• _Document segment_
★ ★ ★
May I be blunt? Don’t think you’re too special. I know you don’t and I know why you don’t but I’ll leave it with you anyway.

Get up when you wake up. Make orange juice from fresh oranges. Open the blinds and curtains. Tell your doctor not to open up your knee. Let him know you’ve got ankylosing spondylitis. It’s a nuisance now but it won’t cause you much bother. Try a bit harder at fitness and don’t confuse that with sport. I know that it’s not your forte but you’re OK at it and don’t let anyone tell you otherwise. By the way, you can sing so ignore that snide remark from the music teacher: don’t leave it until you’re fifty to sing in a choir and plan a solo too.

Drink a lot of water. Read Catcher in the Rye now or even a year ago. And Lucinda Brayford. Keep telling Mrs Tonelli that she makes the best spinach pancakes in the world. Get back on the horse and not just any horse, your own horse. Commit poetry and songs to your memory and heart. Talk to your grandmothers about your grandfathers. Know that humility and low self-esteem are not the same thing. Stand up straight. Eat fruit in season and grow your own raspberries.

Don’t cancel the subscription to The New Yorker that your aunt gives you. Read everything that W.G. Sebald writes, in German if you can. Take any chance offered to be in a remote indigenous community and know what a privilege that is. Understand the insight and revelation you will gain. Place that in your soul.
★ ★ ★
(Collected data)

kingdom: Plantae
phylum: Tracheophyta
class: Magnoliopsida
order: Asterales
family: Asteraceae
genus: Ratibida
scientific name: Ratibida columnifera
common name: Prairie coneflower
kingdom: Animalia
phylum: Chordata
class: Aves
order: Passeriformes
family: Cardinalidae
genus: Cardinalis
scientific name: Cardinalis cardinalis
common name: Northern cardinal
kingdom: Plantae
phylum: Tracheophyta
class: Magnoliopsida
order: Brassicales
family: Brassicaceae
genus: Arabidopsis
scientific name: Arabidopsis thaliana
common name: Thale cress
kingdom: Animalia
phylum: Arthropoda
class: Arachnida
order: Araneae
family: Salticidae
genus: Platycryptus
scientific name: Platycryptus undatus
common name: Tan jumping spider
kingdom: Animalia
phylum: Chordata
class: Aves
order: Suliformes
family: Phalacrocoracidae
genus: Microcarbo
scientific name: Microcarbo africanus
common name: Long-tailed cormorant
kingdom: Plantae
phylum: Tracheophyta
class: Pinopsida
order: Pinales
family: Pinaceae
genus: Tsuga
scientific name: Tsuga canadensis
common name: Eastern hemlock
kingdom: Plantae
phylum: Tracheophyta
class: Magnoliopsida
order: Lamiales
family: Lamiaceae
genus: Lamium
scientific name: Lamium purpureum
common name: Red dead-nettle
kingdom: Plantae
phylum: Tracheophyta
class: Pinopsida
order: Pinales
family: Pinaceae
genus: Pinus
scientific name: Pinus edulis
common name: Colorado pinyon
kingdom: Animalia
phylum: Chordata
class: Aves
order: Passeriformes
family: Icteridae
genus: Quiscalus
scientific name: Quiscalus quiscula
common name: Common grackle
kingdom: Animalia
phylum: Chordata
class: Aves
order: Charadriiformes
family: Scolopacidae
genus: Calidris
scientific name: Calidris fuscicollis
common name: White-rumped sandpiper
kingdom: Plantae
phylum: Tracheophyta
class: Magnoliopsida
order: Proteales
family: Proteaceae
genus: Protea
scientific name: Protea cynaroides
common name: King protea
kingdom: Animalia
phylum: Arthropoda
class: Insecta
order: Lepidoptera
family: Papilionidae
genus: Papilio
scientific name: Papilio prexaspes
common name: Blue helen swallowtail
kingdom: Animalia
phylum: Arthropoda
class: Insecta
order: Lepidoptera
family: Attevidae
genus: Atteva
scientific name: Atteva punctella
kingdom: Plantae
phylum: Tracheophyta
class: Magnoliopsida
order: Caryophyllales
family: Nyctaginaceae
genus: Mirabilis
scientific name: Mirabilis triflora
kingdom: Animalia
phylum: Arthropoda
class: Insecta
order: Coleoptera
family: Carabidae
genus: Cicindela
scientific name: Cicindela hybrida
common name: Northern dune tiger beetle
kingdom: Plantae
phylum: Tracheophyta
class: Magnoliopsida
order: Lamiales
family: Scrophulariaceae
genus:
★ ★ ★
• _Instructions for the task_
Carry the passage of personal advice further, picking up after its last sentence.

• _Result below_
When you’re a bit older, fall in love, ideally really only once, have lots of children and help to bring them up well. Find mentors or allow yourself to be found by them and then hang around with them a lot. Be useful. Laugh. Smile. Plan to do a backflip when you’re sixty. Combine skepticism with enthusiasm. Be imaginative. Barrack for Geelong: I know you already do but be more committed about it.

Be forthcoming with hugs, expressions of love and affection. Tell the people you love, especially your family, that you love them, not in a 70’s kissy way but as you might in later life want to eulogise a dear, dear friend. Know that it aches. Always have a dog in your life. Always drive a Citroen. Overcome your fear of public speaking: just get on with it. Toughen up.

Make your old friends soon.  Learn how to reverse a trailer. And how to prune a rose. And how to listen. Don’t throw away that Paul Smith double breasted jacket that you will buy at his first shop in Covent Garden, from him: get the sleeves repaired. Prepare to encounter an artwork that you will then think about every day of your life.

Figure out the best time to buy shares in two companies: one will be Microsoft and the other is Apple. Try to avoid the six remarks you could make to people that you will regret forever: if you think hard enough, you’ll figure out which ones they are.  I reckon you can manage that. Turn off the lights to save electricity. Never complain and never explain and tell me what you think that means when we meet. Give up on people who are persistently rude, even if they are blind to their own rudeness.  If you want to be radical, wear a suit: it’s a great disguise. Take the window seat and control the blind.

Please write back.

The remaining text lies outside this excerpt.